When I get questions about the name “Rivial” I tend to cringe a little. Way back in 2008 when the idea was born, the concept was this: information security is not a trivial matter, but managing it should be. If you take the word ‘trivial’ and remove the ’t’ you get rivial. It’s a made up word taken from that cheesy tag-line. It’s easy to see why we quickly dropped that tag-line...
The management of any complex program can be challenging, and managing a cybersecurity program in today’s high-stakes, always-changing world of regulations and evolving attacks is downright intimidating. It turns out there was some insight into that cheese-tastic statement from over a decade ago. Despite the company making a handful of slight pivots along the way, the core goal has remained the same. That is to make our client’s lives easier.
Since 2011, Rivial has been a virtual CISO to financial institutions. I want to further our goal of making people’s lives easier by outlining the key areas we manage so that you can evaluate your cybersecurity program’s overall maturity.
If you’re at a financial institution, you might be thinking that there is already a way to evaluate a bank’s or credit union’s cybersecurity program. It’s called the FFIEC Cybersecurity Assessment Tool (CAT), the FDIC’s Information Technology Risk Examination (InTREx) or the NCUA’s Automated Cybersecurity Examination Tool (ACET). Most of the elements of a solid cybersecurity program are contained within these documents. The catch is that they are broken into individual line items called declarative statements, also referred to as cybersecurity controls. The CAT controls are organized by maturity levels (baseline, evolving, intermediate, advanced, and innovative) to help financial institutions determine what level they are at, or should be at.

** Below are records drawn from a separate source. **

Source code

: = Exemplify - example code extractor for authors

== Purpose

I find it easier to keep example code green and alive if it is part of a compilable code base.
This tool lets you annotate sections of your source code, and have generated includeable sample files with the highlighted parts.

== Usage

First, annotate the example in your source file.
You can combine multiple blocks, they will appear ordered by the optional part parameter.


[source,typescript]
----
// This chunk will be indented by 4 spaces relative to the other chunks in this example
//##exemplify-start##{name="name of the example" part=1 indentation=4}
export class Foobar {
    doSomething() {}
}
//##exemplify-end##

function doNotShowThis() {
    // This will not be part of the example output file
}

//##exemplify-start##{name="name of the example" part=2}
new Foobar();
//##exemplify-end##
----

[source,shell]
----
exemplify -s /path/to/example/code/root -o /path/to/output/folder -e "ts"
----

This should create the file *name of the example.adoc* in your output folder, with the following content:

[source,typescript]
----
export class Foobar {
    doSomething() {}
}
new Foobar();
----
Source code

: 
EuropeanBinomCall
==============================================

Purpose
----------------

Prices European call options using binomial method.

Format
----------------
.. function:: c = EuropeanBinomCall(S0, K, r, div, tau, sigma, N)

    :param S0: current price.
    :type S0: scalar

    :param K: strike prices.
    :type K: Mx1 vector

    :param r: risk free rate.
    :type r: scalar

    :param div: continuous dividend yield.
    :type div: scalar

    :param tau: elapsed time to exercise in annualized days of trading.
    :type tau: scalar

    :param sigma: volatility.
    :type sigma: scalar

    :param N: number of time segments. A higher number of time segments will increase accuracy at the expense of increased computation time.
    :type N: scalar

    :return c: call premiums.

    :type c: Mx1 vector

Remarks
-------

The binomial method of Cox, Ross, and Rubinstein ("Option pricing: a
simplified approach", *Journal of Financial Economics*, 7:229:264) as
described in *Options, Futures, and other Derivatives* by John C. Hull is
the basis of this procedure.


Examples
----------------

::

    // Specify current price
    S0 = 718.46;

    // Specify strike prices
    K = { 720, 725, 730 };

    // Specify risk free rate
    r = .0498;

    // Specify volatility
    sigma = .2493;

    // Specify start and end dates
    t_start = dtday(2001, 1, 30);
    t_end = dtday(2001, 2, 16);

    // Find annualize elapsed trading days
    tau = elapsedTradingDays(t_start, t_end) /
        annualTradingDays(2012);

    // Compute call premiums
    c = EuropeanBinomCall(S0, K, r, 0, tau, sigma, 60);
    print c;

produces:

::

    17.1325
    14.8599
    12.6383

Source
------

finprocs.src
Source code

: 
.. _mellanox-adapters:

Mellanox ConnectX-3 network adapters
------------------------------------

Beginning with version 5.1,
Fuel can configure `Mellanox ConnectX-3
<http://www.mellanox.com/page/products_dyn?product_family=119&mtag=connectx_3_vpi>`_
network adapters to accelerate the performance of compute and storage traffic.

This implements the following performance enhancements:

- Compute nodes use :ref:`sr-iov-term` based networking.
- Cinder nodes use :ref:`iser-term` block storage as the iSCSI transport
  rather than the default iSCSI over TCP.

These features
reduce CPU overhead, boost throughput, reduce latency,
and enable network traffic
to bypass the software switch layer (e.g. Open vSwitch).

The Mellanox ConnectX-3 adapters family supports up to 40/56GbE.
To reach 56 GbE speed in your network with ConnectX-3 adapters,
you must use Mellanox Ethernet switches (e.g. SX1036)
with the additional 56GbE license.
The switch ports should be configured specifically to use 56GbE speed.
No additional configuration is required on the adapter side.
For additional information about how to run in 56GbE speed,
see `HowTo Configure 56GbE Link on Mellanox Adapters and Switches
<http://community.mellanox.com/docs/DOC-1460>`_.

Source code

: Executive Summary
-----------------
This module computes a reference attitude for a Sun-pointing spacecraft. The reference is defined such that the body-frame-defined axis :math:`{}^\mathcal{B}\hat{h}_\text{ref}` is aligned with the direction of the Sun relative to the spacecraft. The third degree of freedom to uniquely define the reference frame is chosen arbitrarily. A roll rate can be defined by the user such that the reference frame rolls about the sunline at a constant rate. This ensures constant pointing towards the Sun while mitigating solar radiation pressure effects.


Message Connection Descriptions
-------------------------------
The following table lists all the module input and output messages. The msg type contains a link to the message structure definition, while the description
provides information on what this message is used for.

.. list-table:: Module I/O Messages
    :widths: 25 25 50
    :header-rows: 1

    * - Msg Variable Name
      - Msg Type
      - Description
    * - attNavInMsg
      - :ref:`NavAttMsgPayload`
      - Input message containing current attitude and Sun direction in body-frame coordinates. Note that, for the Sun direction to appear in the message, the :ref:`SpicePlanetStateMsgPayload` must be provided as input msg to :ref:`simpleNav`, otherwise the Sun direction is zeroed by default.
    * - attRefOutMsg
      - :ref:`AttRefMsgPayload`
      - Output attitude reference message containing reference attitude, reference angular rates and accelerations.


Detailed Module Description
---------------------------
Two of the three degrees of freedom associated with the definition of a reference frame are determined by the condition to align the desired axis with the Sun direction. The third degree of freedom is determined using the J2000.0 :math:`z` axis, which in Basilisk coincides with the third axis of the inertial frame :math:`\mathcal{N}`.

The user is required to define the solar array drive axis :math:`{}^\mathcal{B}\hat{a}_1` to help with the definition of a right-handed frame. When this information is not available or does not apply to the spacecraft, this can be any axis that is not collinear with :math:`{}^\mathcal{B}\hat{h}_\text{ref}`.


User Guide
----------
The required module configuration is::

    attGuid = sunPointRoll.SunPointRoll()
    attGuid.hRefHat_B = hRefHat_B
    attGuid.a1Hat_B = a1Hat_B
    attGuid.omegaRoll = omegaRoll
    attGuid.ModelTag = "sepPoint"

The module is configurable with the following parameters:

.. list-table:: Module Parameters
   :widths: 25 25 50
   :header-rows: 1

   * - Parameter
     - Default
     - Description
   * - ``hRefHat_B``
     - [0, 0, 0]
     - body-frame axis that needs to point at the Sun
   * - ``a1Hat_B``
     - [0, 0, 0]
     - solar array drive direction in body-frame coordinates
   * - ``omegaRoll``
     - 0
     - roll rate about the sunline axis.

In an attempt to make your life easier, I would like to suggest an alternative approach to managing the maturity of a cybersecurity program. We use a more holistic structure, using areas of information security rather than the list of 494 individual line items that can be found in the CAT.
The first step to building a mature information security program is implementing a policy framework. This is a set of policies, approved by the Board of Directors, that instructs the organization on cybersecurity matters. Most financial institutions should have at least 8-10 individual policies (not you Bank of America, you probably have a few more) in place for a mature framework, starting with a concise 3-5 page document that outlines the program itself. There should be a comprehensive information security policy that specifies how the organization will handle system access, security training, and other key areas. We have also found some topics, such as vendor management and mobile device management, are important enough to warrant their own policy document.
The area of IT Risk covers a lot of ground, and is the fundamental element of the cybersecurity program. IT Risk Management is where you establish a risk tolerance, measure risk across the organization’s IT assets, and manage risk by comparing it to the stated tolerance and treating it in some way (accept, transfer, mitigate). These are the security controls designed to reduce risk and may not be covered by the compliance area (hint: the very next paragraph).
Aside from risk management, which is about being secure, financial institutions also need to comply with GLBA. This typically means ensuring all of the declarative statements (controls) are in place for a designated maturity level within the CAT for banks, or the ACET for credit unions. As I mentioned earlier in this article, there are controls in the CAT/ACET that cover policies, risk assessment, and other areas. Looking at individual controls to build a security program, like these programs do, is a very inefficient and unorganized approach. That would be like designing a house by looking at each individual piece of wood.
One of the areas identified in policies, risk management, and compliance is security testing. Security testing consists of vulnerability assessment and penetration testing, inside and outside the network, as well as social engineering to test employee resistant to phishing and pretext calling attacks. If the organization writes its own software code, testing should also include web application security testing.
Closely related to and in some cases overlapping social engineering testing, is user awareness training. All employees are part of the security program and need to know the basics of information security. IT admins and department managers with elevated privileges and executives prone to spear phishing, should receive additional training beyond what standard employees get. Developing or finding the right materials and tracking the organizations progress are keys to a mature cybersecurity program.
As we all know, no amount of security controls can reduce risk to zero. Unfortunately it just isn’t possible. This means every organization needs a plan for responding to cybersecurity incidents. The plan should outline who is going to perform what activities to identify, contain, eradicate, and recover from incidents. To be fully mature the plan must also be tested regularly to identify gaps and areas for improvement. I also recommend pre-vetting 2-3 computer forensics vendors now, before an incident occurs. Perform the required vendor due diligence ahead of time so you don’t end up in a pinch when there is a need to move quickly.
A competent virtual CISO can tie it all together. With the proper security expertise and a solid maturity model, a financial institution can implement the right cybersecurity program to protect customer/member information while not spending tens of thousands on unnecessary effort or solutions.
Focusing on the areas above will help organize the overall information security program and build a strategic road map. Because, you know... information security is not a trivial matter, but managing it should be.